Problem: Check every line below, and copy those that include "margin".

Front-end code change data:
┄┄┄┄┄┄┄┄┄┄┄┄┄┄┄┄┄┄┄┄

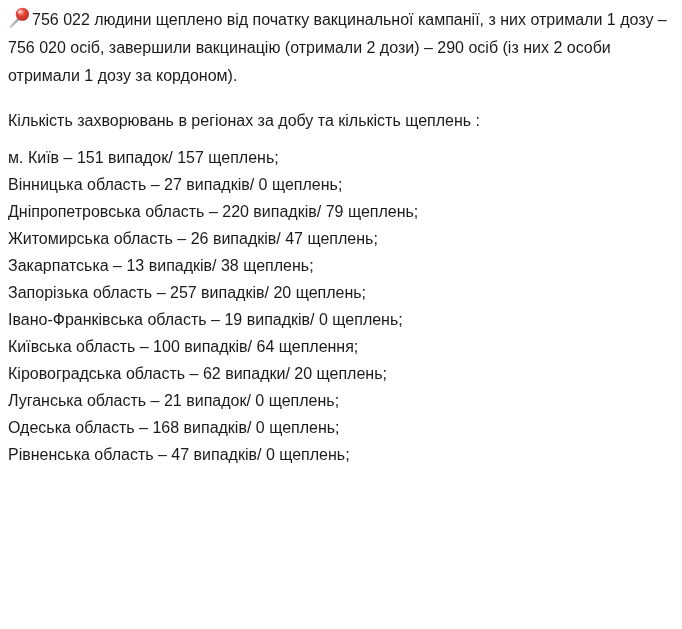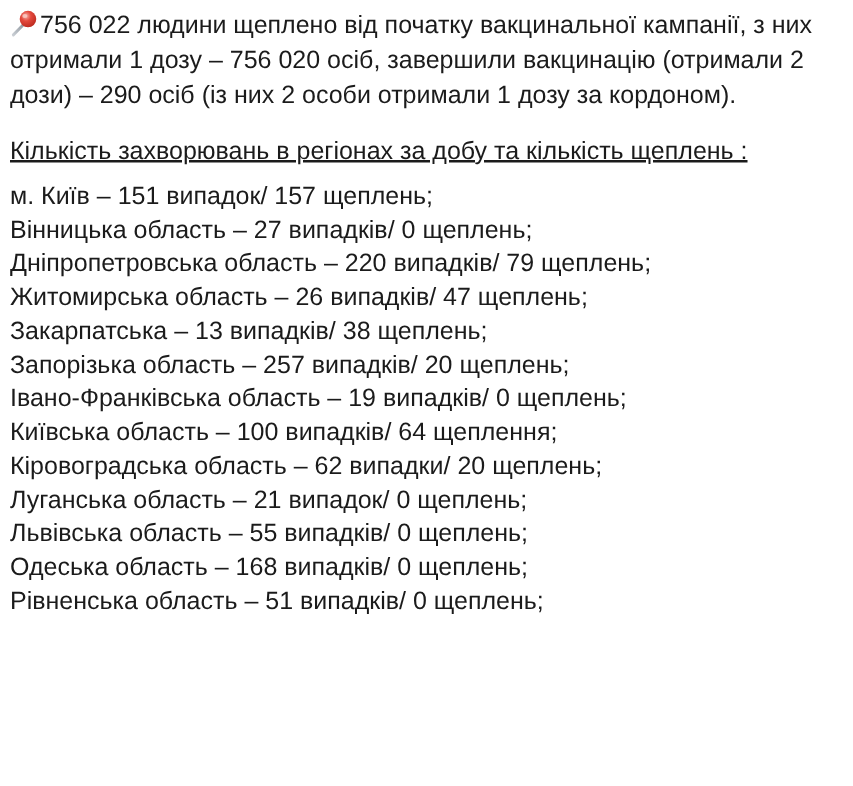--- a/index.html
+++ b/index.html
@@ -10,37 +10,36 @@
     overflow: hidden;
     background: #ffffff;
   }
   body {
     font-family: "Liberation Sans", "DejaVu Sans", sans-serif;
     color: #1b1b1b;
     -webkit-font-smoothing: antialiased;
   }
   .post {
     padding: 6px 4px 0 8px;
-    font-size: 20px;
+    font-size: 16px;
   }
   .intro {
     margin: 0 0 17px 0;
     line-height: 28px;
   }
   .pin {
     display: inline-block;
     margin-right: 1px;
   }
   .pin svg {
     vertical-align: -4px;
   }
   .list-header {
     margin: 0 0 9px 0;
     line-height: 28px;
-    text-decoration: underline;
   }
   .regions .line {
     line-height: 27px;
     white-space: nowrap;
   }
 </style>
 </head>
 <body>
 
 <main class="post">
@@ -68,18 +67,17 @@
     <div class="line">м. Київ – 151 випадок/ 157 щеплень;</div>
     <div class="line">Вінницька область – 27 випадків/ 0 щеплень;</div>
     <div class="line">Дніпропетровська область – 220 випадків/ 79 щеплень;</div>
     <div class="line">Житомирська область – 26 випадків/ 47 щеплень;</div>
     <div class="line">Закарпатська – 13 випадків/ 38 щеплень;</div>
     <div class="line">Запорізька область – 257 випадків/ 20 щеплень;</div>
     <div class="line">Івано-Франківська область – 19 випадків/ 0 щеплень;</div>
     <div class="line">Київська область – 100 випадків/ 64 щеплення;</div>
     <div class="line">Кіровоградська область – 62 випадки/ 20 щеплень;</div>
     <div class="line">Луганська область – 21 випадок/ 0 щеплень;</div>
-    <div class="line">Львівська область – 55 випадків/ 0 щеплень;</div>
     <div class="line">Одеська область – 168 випадків/ 0 щеплень;</div>
-    <div class="line">Рівненська область – 51 випадків/ 0 щеплень;</div>
+    <div class="line">Рівненська область – 47 випадків/ 0 щеплень;</div>
   </div>
 
 </main>
 
 </body></html>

┄┄┄┄┄┄┄┄┄┄┄┄┄┄┄┄┄┄┄┄

Completed task:
     margin: 0 0 17px 0;
     margin-right: 1px;
     margin: 0 0 9px 0;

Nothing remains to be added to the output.